Features/Market Tick Data Example
This example relates to the storage and playback of a stream of market data updates (ticks) from an electronic financial exchange - the examples/tick subdirectory in the API distribution contains the relevent code.
The market data stream from an exchange consists of a sequence of different message types in time-order. Messages may include requests to place an order to buy or sell, to cancel an order or to execute an order.
It's useful to record the market data stream in order to study market behaviour and to test electronic trading strategies.
The performance of storage and playback technologies can greatly impact the pace of research and development (and so the profitability) of new and existing trading strategies.
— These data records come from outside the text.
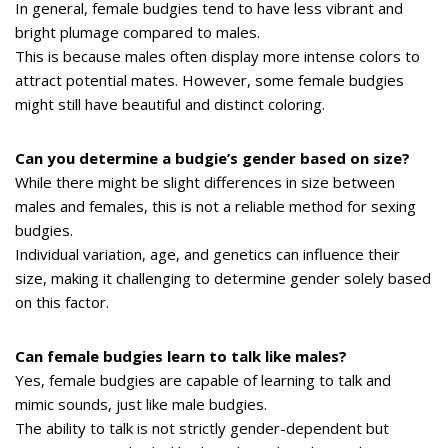
In general, female budgies tend to have less vibrant and
bright plumage compared to males.
This is because males often display more intense colors to
attract potential mates. However, some female budgies
might still have beautiful and distinct coloring.
Can you determine a budgie’s gender based on size?
While there might be slight differences in size between
males and females, this is not a reliable method for sexing
budgies.
Individual variation, age, and genetics can influence their
size, making it challenging to determine gender solely based
on this factor.
Can female budgies learn to talk like males?
Yes, female budgies are capable of learning to talk and
mimic sounds, just like male budgies.
The ability to talk is not strictly gender-dependent but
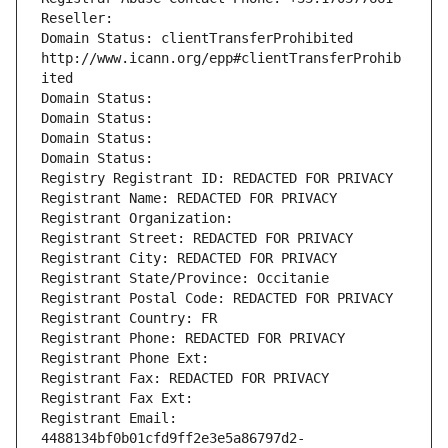
Reseller: 
Domain Status: clientTransferProhibited 
http://www.icann.org/epp#clientTransferProhib
ited
Domain Status: 
Domain Status: 
Domain Status: 
Domain Status: 
Registry Registrant ID: REDACTED FOR PRIVACY
Registrant Name: REDACTED FOR PRIVACY
Registrant Organization: 
Registrant Street: REDACTED FOR PRIVACY
Registrant City: REDACTED FOR PRIVACY
Registrant State/Province: Occitanie
Registrant Postal Code: REDACTED FOR PRIVACY
Registrant Country: FR
Registrant Phone: REDACTED FOR PRIVACY
Registrant Phone Ext:
Registrant Fax: REDACTED FOR PRIVACY
Registrant Fax Ext:
Registrant Email: 
4488134bf0b01cfd9ff2e3e5a86797d2-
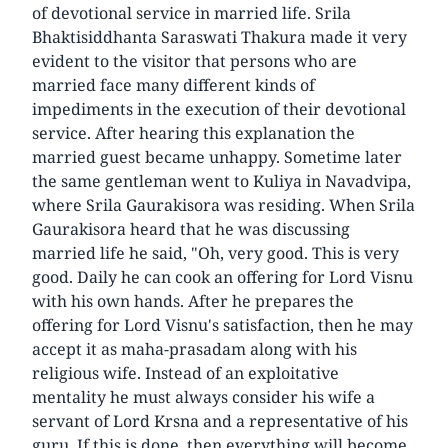
of devotional service in married life. Srila
Bhaktisiddhanta Saraswati Thakura made it very
evident to the visitor that persons who are
married face many different kinds of
impediments in the execution of their devotional
service. After hearing this explanation the
married guest became unhappy. Sometime later
the same gentleman went to Kuliya in Navadvipa,
where Srila Gaurakisora was residing. When Srila
Gaurakisora heard that he was discussing
married life he said, "Oh, very good. This is very
good. Daily he can cook an offering for Lord Visnu
with his own hands. After he prepares the
offering for Lord Visnu's satisfaction, then he may
accept it as maha-prasadam along with his
religious wife. Instead of an exploitative
mentality he must always consider his wife a
servant of Lord Krsna and a representative of his
guru. If this is done, then everything will become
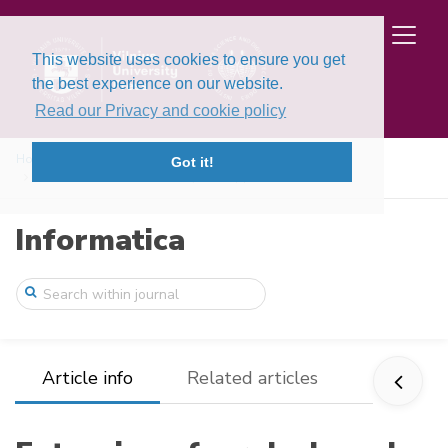
This website uses cookies to ensure you get
the best experience on our website.
Read our Privacy and cookie policy
Home
Issues
Volume 6, Issue 2 (1995)
Got it!
Extension of a rule-based system applica ...
Informatica
Article info
Related articles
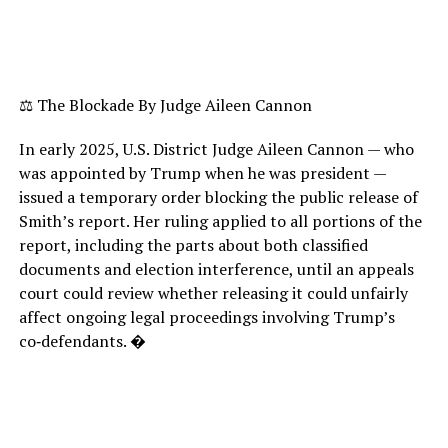
⚖️ The Blockade By Judge Aileen Cannon
In early 2025, U.S. District Judge Aileen Cannon — who
was appointed by Trump when he was president —
issued a temporary order blocking the public release of
Smith’s report. Her ruling applied to all portions of the
report, including the parts about both classified
documents and election interference, until an appeals
court could review whether releasing it could unfairly
affect ongoing legal proceedings involving Trump’s
co‑defendants. �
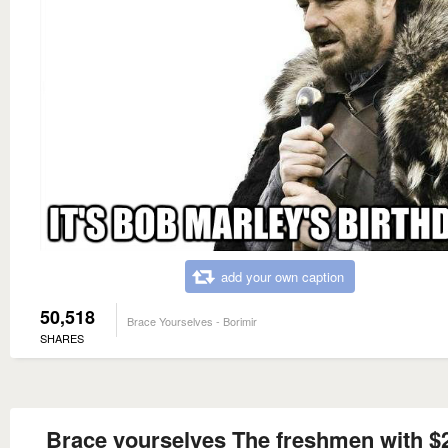
add your own caption
50,518
Brace Yourselves - Borimir
SHARES
Brace yourselves The freshmen with $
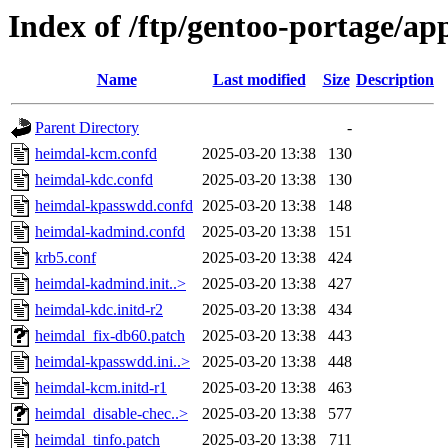
Index of /ftp/gentoo-portage/app
Name
Last modified
Size
Description
Parent Directory
-
heimdal-kcm.confd
2025-03-20 13:38
130
heimdal-kdc.confd
2025-03-20 13:38
130
heimdal-kpasswdd.confd
2025-03-20 13:38
148
heimdal-kadmind.confd
2025-03-20 13:38
151
krb5.conf
2025-03-20 13:38
424
heimdal-kadmind.init..>
2025-03-20 13:38
427
heimdal-kdc.initd-r2
2025-03-20 13:38
434
heimdal_fix-db60.patch
2025-03-20 13:38
443
heimdal-kpasswdd.ini..>
2025-03-20 13:38
448
heimdal-kcm.initd-r1
2025-03-20 13:38
463
heimdal_disable-chec..>
2025-03-20 13:38
577
heimdal_tinfo.patch
2025-03-20 13:38
711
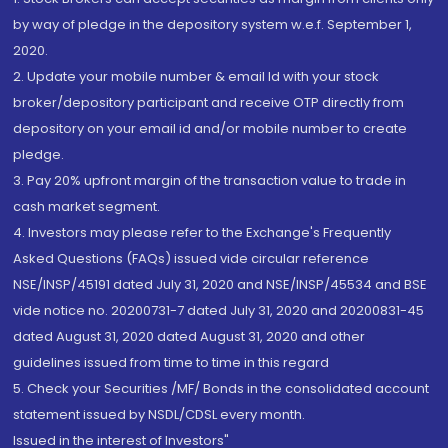
by way of pledge in the depository system w.e.f. September 1,
2020.
2. Update your mobile number & email Id with your stock
broker/depository participant and receive OTP directly from
depository on your email id and/or mobile number to create
pledge.
3. Pay 20% upfront margin of the transaction value to trade in
cash market segment.
4. Investors may please refer to the Exchange's Frequently
Asked Questions (FAQs) issued vide circular reference
NSE/INSP/45191 dated July 31, 2020 and NSE/INSP/45534 and BSE
vide notice no. 20200731-7 dated July 31, 2020 and 20200831-45
dated August 31, 2020 dated August 31, 2020 and other
guidelines issued from time to time in this regard
5. Check your Securities /MF/ Bonds in the consolidated account
statement issued by NSDL/CDSL every month.
Issued in the interest of Investors"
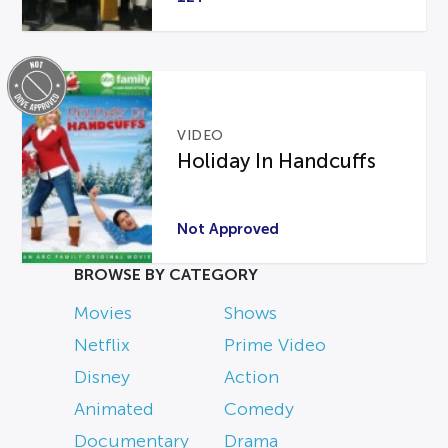
VIDEO
Holiday In Handcuffs
Not Approved
BROWSE BY CATEGORY
Movies
Shows
Netflix
Prime Video
Disney
Action
Animated
Comedy
Documentary
Drama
There are two principle challenges in developing a storage and playback model: In some cases you'll want to replay the market stream for a single or handful of symbols and in other cases you'll want to be able to replay a much larger number of symbols, representing the bulk of market activity.
If you develop a storage model partitioned by symbol you optimize for the first requirement, but create a challenge in having to blend streams of data in order to satisfy the second. If you develop a storage model consisting of simply the single time-ordered stream you optimize for the second requirement but create much redundancy in having to read and throw away unwanted data in order to satisfy the first.
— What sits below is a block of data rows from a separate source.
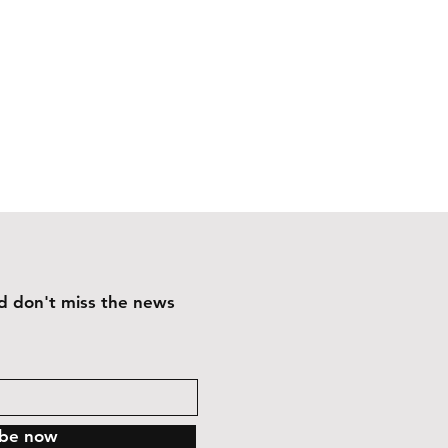
and don't miss the news
ibe now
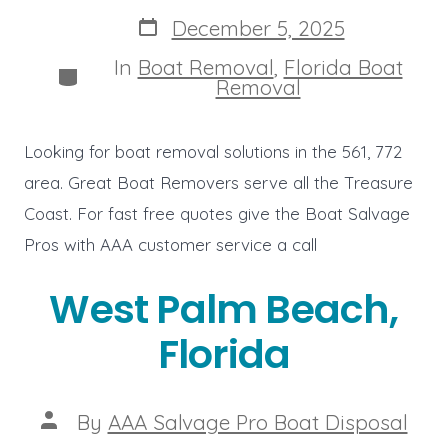
author
Post
December 5, 2025
date
In
Boat Removal
,
Florida Boat
Categories
Removal
Looking for boat removal solutions in the 561, 772
area. Great Boat Removers serve all the Treasure
Coast. For fast free quotes give the Boat Salvage
Pros with AAA customer service a call
West Palm Beach,
Florida
Post
By
AAA Salvage Pro Boat Disposal
author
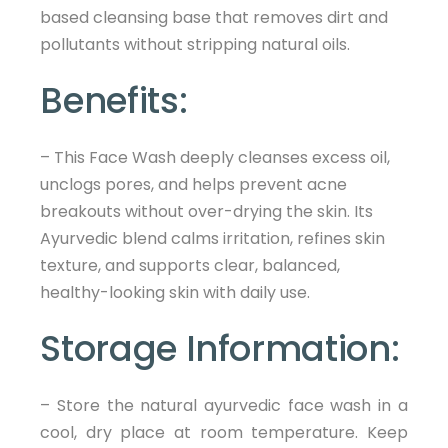
based cleansing base that removes dirt and
pollutants without stripping natural oils.
Benefits:
– This Face Wash deeply cleanses excess oil,
unclogs pores, and helps prevent acne
breakouts without over-drying the skin. Its
Ayurvedic blend calms irritation, refines skin
texture, and supports clear, balanced,
healthy-looking skin with daily use.
Storage Information:
– Store the natural ayurvedic face wash in a
cool, dry place at room temperature. Keep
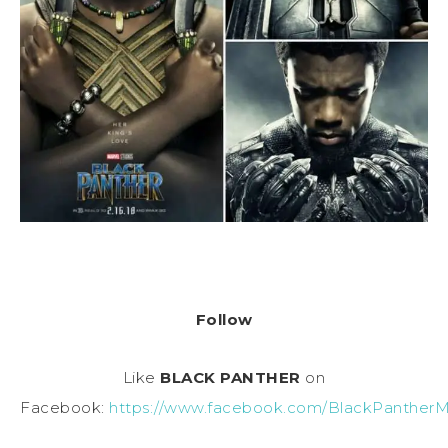
Follow
Like
BLACK PANTHER
on
Facebook:
https://www.facebook.com/BlackPantherM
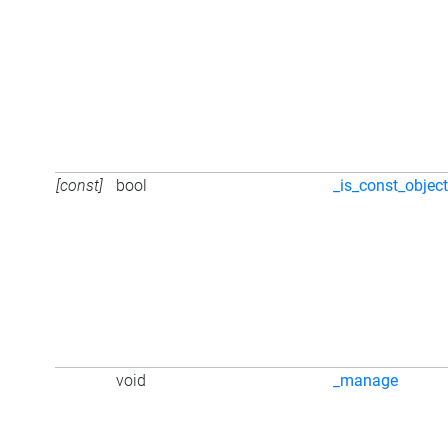
[const]
bool
_is_const_objec
void
_manage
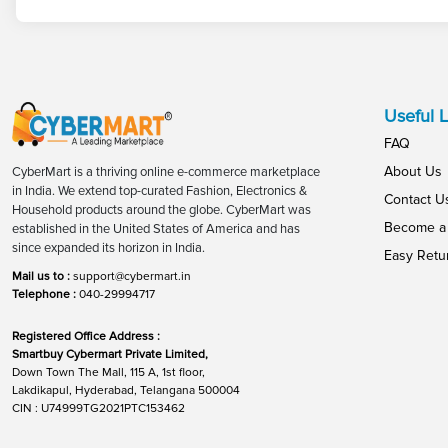
Useful L
FAQ
About Us
CyberMart is a thriving online e-commerce marketplace
in India. We extend top-curated Fashion, Electronics &
Contact U
Household products around the globe. CyberMart was
Become a 
established in the United States of America and has
since expanded its horizon in India.
Easy Retu
Mail us to :
support@cybermart.in
Telephone :
040-29994717
Registered Office Address :
Smartbuy Cybermart Private Limited,
Down Town The Mall, 115 A, 1st floor,
Lakdikapul, Hyderabad, Telangana 500004
CIN : U74999TG2021PTC153462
Fortunately, exstreamspeed provides a solution that enables you to optimize for both requiremeents.
exstreamspeed allows for hybrid column and row-based storage models. It's possible to create a column for symbol and and a second column for message content (using user-defined fixed-width columns). This design is efficient for filtering by symbol and for message retrieval. Only messages corresponding to a desired symbol, or set of symbols, are physically read by an iterator. Use of a single column for message content also ensures that all data is co-located in memory and efficiently retrieved by a single fetch.
By using memory-mapped database serialization, it's also possible to save on disk I/O. Not only are unwanted messages not physically read from memory they are not physically read from disk either.
Not all messages are the same. Some have more or different fields than others. This is resolved by constructing seperate classes to account for surplus fields or different message types.
A single time-ordered sequence is still preserved in this case: A master node is created to contain the symbol and message-type for each message in the stream. Seperate nodes are created for different message types. Iterators are constructed for each node. When the master iterator is incremented, the iterator corresponding to the next message type is also incremented.
The example is split into two binaries: capture.c (capturecpp.C) and readticks.c (readtickscpp.C).
capture.c defines the schema (see Order and OrderPrice classes in diagram above), generates tick data and stores them on disk in memory-mapped format.
There are four types of messages: BUYORDER, SELLORDER, TRDORDER and CXLORDER. capture.c simulates market activity by creating 10 market participants making markets in 300 symbols. The market for each symbol moves at different rates. Each time the market moves for a particular symbol, each market maker cancels its existing orders for that symbol and places new buy and sell orders. Sometimes these orders are executed instead of being cancelled.
Around 12 million ticks are generated and stored in the file /tmp/ticks.dat.
readticks.c reads and counts all market tick-data messages in total or for a range of symbol-ids. A symbol-id is an integer from 1 to 300. readticks.c implements the iterator traversal technique indicated above and invokes a user-supplied callback to process each market data event.
The example code demonstrates overall performance in reading and processing market tick data and provides comparison performance for filtering some subset.